*Data to use*
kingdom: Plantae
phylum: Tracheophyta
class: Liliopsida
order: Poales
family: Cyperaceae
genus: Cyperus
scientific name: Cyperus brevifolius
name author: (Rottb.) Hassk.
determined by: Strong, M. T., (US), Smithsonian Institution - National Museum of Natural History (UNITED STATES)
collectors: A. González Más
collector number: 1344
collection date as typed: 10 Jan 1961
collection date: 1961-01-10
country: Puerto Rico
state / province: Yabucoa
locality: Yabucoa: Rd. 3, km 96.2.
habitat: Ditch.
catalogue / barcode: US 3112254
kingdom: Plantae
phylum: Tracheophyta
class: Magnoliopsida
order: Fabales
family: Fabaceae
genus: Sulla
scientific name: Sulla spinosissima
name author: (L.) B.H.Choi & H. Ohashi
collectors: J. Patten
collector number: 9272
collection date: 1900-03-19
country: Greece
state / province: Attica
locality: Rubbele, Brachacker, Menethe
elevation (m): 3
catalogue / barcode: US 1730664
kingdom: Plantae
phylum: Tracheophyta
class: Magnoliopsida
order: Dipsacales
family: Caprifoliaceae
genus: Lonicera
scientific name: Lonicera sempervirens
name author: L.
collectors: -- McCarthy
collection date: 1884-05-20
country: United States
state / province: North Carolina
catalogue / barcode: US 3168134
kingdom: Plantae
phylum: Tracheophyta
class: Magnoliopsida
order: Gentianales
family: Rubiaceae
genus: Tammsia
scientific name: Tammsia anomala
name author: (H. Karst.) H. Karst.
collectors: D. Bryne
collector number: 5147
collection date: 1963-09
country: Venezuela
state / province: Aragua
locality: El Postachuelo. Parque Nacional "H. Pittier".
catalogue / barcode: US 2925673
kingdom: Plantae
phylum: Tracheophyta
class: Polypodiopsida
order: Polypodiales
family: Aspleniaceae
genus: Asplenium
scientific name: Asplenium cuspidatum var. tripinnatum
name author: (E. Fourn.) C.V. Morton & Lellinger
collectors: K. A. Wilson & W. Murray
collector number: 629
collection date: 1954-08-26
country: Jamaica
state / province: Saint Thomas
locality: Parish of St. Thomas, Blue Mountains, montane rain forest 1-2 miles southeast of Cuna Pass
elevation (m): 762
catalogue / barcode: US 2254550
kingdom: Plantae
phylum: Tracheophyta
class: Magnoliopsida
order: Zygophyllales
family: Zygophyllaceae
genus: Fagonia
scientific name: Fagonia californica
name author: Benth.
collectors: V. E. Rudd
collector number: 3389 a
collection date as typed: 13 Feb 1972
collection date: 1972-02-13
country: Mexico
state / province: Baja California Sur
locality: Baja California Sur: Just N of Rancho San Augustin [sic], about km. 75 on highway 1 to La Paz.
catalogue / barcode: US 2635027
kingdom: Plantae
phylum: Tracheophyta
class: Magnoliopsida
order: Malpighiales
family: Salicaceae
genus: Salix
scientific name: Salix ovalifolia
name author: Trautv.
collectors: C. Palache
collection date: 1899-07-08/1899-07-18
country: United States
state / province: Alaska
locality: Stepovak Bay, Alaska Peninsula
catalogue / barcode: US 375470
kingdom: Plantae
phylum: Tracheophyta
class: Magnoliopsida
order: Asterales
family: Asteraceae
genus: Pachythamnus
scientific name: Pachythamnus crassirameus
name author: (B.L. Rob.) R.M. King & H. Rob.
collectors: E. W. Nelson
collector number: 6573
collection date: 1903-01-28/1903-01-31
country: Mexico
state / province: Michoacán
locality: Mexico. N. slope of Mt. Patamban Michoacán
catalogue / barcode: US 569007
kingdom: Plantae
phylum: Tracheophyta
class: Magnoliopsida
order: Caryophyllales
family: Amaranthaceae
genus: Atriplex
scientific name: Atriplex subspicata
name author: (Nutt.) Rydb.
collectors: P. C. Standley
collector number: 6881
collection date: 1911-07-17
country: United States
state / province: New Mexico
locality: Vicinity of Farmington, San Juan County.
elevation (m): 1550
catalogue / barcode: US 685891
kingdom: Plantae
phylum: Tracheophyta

*Requirement*
Render the lines starting at the one containing "family: Cyperaceae" and ending at the one containing "collection date as typed: 10 Jan 1961" as a numbered list, omitting blank lines.

*Result of this exercise*
1. family: Cyperaceae
2. genus: Cyperus
3. scientific name: Cyperus brevifolius
4. name author: (Rottb.) Hassk.
5. determined by: Strong, M. T., (US), Smithsonian Institution - National Museum of Natural History (UNITED STATES)
6. collectors: A. González Más
7. collector number: 1344
8. collection date as typed: 10 Jan 1961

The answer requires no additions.